House debates

Monday, 26 November 2012

Private Members' Business

Battle of Eureka

12:42 pm

Photo of Nick ChampionNick Champion (Wakefield, Australian Labor Party) Share this | Hansard source

It is hard to follow the member for Riverina. I was getting a bit lost there, but the point he makes is essentially right. The struggle at Eureka meant that people up in the Riverland could burn the plan and politically protest and express their views on the laws that we write in this place. That is exactly the principles that we are defending and that were defended at Eureka. There is no doubt it was as celebration of democracy and there is no doubt it was a celebration of Australian values—justice, liberty, democracy and mateship. These are the same values that have echoed down the generations and the same values that we have defended on battlefields around the world. It is an interesting point the Peter Lalor, his grandson—also Peter Lalor—died at Gallipoli defending those values. There is no doubt that the events and symbols of Eureka have had a long association with the labour movement. Ben Chifley said that

Eureka was more than an incident or passing phase. It was greater in significance than the short-loved revolt against tyrannical authority would suggest. The permanency of Eureka in its impact on our development was that it was the first real affirmation of our determination to be masters of our own political destiny.

Even John Howard said that the events of Eureka, 150 years ago, played a part in the development of Australia. He must have said that through gritted teeth, I think, but as the member for Fraser, who has brought this motion to the House, pointed out, Prime Minister Menzies was far more generous to Eureka and to the diggers there, and far kinder to that struggle and its role in the development of Australia than other conservative leaders. Indeed, it would be my hope that Eureka becomes a far more bipartisan thing and that the symbols of Eureka become far more bipartisan. In my own electorate, when the Central Districts footy club play footy, you can see the Union Jack, the flag of Australia and the Eureka flag, all flown at the same time while a flare is set off. These are not necessarily partisan symbols, and they are not necessarily exclusive signals. They sit alongside all of the other symbols that Australia has.

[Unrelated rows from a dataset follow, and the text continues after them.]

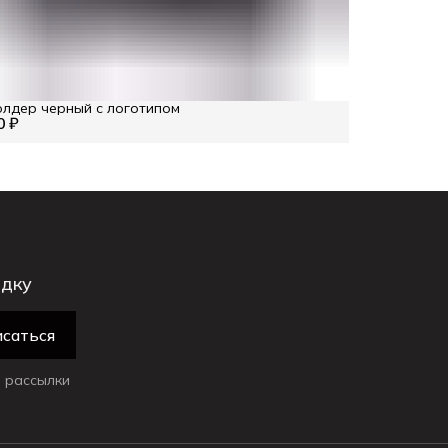
лдер черный с логотипом
0 ₽
идку
саться
 рассылки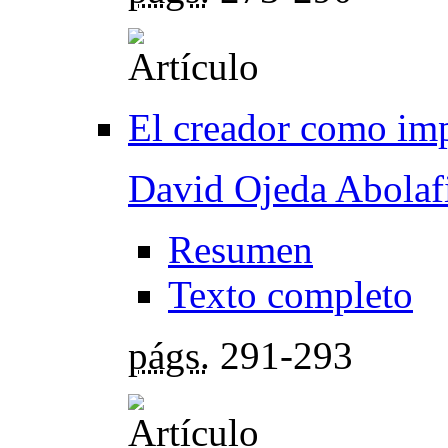
El creador como im
David Ojeda Abolaf
Resumen
Texto completo
págs.
291-293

If we look back—talking about justice, liberty, democracy and mateship and all of those values that were present there on Bakery Hill—we also have to look at the other side and what their motivations were. Commissioner Robert Rede, in his letter of Saturday afternoon 2 December 1854, said:

… I am convinced that … the future … of the Colony … depends on the crushing of this movement in such a manner that it may act as a warning. I should be sorry to see them return to their work. …we may be able to crush the democratic agitation at one blow which can only be done if we find them with arms in their hands and acting in direct opposition to the laws …

You can see there that the motivations of the Establishment at that time were to smash the democratic ideals of those miners, to smash the democratic ideals of those people who made all those important pledges. I think, as I said before, that we do need to have a more bipartisan attitude to Eureka; it should be something that is celebrated because it was the rejection of the maladministration of justice, licence hunts and the jailing of journalists for seditious libel. It was the rejection of 13 stockaders—including John Joseph, an African-American who was first put on trial—and their freedom by juries. We should look at taking that oath that was sworn by the diggers:

We swear by the Southern Cross to stand truly by each other and fight to defend our rights and liberties.

We should be looking at having that oath in our citizenship ceremonies and in our other oaths because it is a historic echo of this nation's character, this nation's struggle for democracy and this nation's preservation of democracy. That is not something that any one party owns. That is something that every Australian owns, and it has been defended up hill and down dale, and we should not be shy about defending it in this place either.